The surface area of the box can be found by adding up the area of all six sides. Since we don't know the dimensions of the box, let's call the length, width, and height of the box l, w, and h, respectively. Then the surface area of the box is:
SA = 2lw + 2lh + 2wh
We know that the surface area of the box is 4,900 cm^2, so we can set up the equation:
2lw + 2lh + 2wh = 4,900
Now we can rearrange this equation to solve for one of the variables. Let's solve for l:
l = (4,900 - 2lh - 2wh) / (2w)
Next, we can substitute the values given in the problem for the length and width of the wrapping paper, which are 96 cm and 50 cm, respectively. Then we can calculate the area of the wrapping paper:
Area of wrapping paper = length x width = 96 cm x 50 cm = 4,800 cm^2
Now we can compare the area of the wrapping paper to the surface area of the box. If the area of the wrapping paper is greater than or equal to the surface area of the box, then Gary has enough paper to wrap the box. Otherwise, he will need more paper.
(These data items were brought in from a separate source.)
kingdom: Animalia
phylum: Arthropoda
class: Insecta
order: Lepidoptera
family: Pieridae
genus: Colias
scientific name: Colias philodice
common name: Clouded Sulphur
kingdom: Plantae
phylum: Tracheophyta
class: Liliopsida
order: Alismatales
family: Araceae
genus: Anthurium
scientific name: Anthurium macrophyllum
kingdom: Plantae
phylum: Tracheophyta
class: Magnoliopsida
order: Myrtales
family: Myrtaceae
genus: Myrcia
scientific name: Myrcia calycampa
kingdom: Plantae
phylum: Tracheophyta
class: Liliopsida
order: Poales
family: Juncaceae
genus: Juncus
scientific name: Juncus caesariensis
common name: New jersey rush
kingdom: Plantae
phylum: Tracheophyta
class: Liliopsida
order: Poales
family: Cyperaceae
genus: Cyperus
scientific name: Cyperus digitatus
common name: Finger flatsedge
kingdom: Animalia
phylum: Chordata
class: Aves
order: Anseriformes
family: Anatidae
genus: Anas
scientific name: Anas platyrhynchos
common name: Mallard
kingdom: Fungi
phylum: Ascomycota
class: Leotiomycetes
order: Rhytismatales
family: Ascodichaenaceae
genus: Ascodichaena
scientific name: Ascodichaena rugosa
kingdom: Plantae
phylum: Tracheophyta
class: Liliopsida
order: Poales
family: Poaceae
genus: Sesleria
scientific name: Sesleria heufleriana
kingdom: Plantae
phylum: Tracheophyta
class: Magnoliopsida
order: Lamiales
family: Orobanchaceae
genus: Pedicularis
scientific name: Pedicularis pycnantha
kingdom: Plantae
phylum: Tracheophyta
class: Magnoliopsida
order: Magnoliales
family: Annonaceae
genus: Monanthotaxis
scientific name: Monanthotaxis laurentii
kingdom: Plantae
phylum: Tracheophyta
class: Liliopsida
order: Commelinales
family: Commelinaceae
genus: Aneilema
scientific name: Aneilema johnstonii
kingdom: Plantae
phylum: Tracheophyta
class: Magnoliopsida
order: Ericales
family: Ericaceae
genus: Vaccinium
Let's plug in the values we have so far:
SA = 2lw + 2lh + 2wh
SA = 2(96)(50) + 2(96)(h) + 2(50)(h)
SA = 9,600 + 192h + 100h
SA = 9,600 + 292h
We know that SA = 4,900, so we can solve for h:
4,900 = 9,600 + 292h
-4,700 = 292h
h ≈ 16.1 cm
Now we can use this value to calculate the length and width of the box:
l = (4,900 - 2lh - 2wh) / (2w)
l = (4,900 - 2(96)(16.1) - 2(50)(16.1)) / (2(50))
l ≈ 45.8 cm
w = (4,900 - 2lh - 2wh) / (2l)
w = (4,900 - 2(96)(16.1) - 2(45.8)(16.1)) / (2(96))
w ≈ 27.8 cm
Now we can check if the area of the wrapping paper is greater than or equal to the surface area of the box:
Area of wrapping paper = length x width = 96 cm x 50 cm = 4,800 cm^2
Surface area of box = 2lw + 2lh + 2wh = 2(45.8)(27.8) + 2(45.8)(16.1) + 2(27.8)(16.1) ≈ 4,883.64 cm^2
Since the surface area of the box is less than the area of the wrapping paper, Gary has enough paper to wrap the box.